Everyone replicate the essence of the whitepaper on bitcointalk along with the token sale criteria and terms and conditions.

On a serious note

The evolution of whitepaper has followed the evolution of token sales. To stand out from the crowd, whitepapers have become more user friendly to read with less focus on the technical and more on the use case on why a token is needed and the purpose it serves.
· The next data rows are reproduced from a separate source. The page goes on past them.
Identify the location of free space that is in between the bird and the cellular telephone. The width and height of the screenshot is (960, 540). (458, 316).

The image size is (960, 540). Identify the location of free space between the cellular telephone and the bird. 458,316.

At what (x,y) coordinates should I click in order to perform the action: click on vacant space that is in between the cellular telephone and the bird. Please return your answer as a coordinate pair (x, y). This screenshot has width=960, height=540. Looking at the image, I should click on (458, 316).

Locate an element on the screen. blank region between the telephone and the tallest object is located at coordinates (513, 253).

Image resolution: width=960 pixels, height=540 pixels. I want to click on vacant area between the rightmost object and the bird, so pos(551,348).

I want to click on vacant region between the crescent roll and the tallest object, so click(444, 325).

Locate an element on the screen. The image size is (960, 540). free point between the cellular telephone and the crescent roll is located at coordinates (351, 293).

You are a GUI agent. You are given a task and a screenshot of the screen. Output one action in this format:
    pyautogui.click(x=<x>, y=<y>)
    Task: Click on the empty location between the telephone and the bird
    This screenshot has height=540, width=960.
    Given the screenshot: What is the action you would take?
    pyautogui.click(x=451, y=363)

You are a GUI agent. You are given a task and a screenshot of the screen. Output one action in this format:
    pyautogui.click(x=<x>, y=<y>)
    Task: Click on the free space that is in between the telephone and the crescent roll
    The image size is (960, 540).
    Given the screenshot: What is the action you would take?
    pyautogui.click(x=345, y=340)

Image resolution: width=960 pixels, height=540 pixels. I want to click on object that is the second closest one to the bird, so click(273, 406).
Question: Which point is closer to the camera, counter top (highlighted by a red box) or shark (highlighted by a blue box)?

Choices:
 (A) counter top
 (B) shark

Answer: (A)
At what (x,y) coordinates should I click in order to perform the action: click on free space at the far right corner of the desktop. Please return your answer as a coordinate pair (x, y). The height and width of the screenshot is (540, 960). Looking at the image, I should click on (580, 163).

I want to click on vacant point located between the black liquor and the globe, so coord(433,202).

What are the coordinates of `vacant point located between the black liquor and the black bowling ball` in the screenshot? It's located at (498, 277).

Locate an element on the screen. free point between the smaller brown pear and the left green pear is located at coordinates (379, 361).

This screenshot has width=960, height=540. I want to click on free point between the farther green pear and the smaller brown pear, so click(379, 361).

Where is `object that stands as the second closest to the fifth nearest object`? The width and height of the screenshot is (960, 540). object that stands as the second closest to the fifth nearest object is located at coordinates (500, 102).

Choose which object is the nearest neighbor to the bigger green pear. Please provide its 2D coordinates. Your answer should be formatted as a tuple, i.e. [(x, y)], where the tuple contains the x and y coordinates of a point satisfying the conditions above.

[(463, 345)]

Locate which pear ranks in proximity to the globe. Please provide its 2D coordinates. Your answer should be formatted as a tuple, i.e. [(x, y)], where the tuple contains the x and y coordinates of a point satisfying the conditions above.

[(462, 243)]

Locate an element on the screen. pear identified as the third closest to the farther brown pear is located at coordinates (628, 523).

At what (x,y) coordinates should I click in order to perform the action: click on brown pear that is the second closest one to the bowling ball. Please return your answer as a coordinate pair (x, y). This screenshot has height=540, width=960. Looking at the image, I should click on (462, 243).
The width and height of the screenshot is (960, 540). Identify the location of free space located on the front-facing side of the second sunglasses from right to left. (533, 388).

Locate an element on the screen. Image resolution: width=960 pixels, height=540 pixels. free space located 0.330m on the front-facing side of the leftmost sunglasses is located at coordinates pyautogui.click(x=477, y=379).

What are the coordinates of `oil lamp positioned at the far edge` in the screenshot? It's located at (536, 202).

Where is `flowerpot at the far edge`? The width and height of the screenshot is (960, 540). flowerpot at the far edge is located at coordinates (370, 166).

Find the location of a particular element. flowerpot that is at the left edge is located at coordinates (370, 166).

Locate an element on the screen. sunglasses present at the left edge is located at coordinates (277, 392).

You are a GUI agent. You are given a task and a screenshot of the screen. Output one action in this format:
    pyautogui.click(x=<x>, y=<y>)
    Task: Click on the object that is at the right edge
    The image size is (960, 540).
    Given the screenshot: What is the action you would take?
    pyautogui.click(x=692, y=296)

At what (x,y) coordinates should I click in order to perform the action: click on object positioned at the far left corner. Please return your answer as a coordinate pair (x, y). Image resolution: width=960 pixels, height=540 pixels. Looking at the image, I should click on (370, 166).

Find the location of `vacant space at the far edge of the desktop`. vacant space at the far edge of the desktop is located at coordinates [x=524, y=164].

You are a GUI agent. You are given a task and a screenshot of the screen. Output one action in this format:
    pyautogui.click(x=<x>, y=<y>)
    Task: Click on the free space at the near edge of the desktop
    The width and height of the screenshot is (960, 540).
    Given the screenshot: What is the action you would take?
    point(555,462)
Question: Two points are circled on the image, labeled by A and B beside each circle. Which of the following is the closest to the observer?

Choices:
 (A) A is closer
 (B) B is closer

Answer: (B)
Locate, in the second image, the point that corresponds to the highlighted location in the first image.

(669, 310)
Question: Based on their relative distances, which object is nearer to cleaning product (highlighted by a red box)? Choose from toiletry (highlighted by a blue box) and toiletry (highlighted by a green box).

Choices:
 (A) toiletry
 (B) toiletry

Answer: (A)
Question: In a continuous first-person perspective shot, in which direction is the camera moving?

Reading a 20 page whitepaper usually only takes a few hours. Understanding it takes a lot longer. My process usually follows something like this:

  1. Read the whitepaper and typically still don’t fully understand it.
  2. Visit the website and may understand it better.
  3. Find the team page to see who I may know or have heard of before. This is just out of curiosity.
  4. Check out the bitcointalk forums and spend maybe 4 hrs trolling through the pages reading comments and getting the sentiment of the project. It also provides my daily humour because there are some funny trolls out there.
  5. Check other social media channels which are usually quite boring.
  6. Do some YouTube searches and Google for dirt. This is the best part. Sometimes you’ll get someone who puts it all on the line and calls the project out. Bancor and Filecoin are two examples.

Funny that Filecoin currently holds the record for highest raised at $257M and Bancor is 5th at $153M. Side note, Tezos at #2 spot with $232M raised is a work in progress. Are you starting to see a connection?

Conclusion

Is there a right way and a wrong way to write ICO whitepapers? (Say that fast 10 times!) The answer is no. As long as you get your message across and achieve your goal, you should be happy. Typically a whitepaper should convey what is you are building and how it works. I mean how it really works. Not fluffy stuff. A seperate sales token document is useful and the team should stay on the webpage. This allows me to read the whitepaper without being distracted by faces, the token supply, distribution and issuance rate. It allows me to read the token sales economics once I’ve understood the value prop. And then I can scour the website to see if orange is truly the new black, or if pink is becoming the new blue.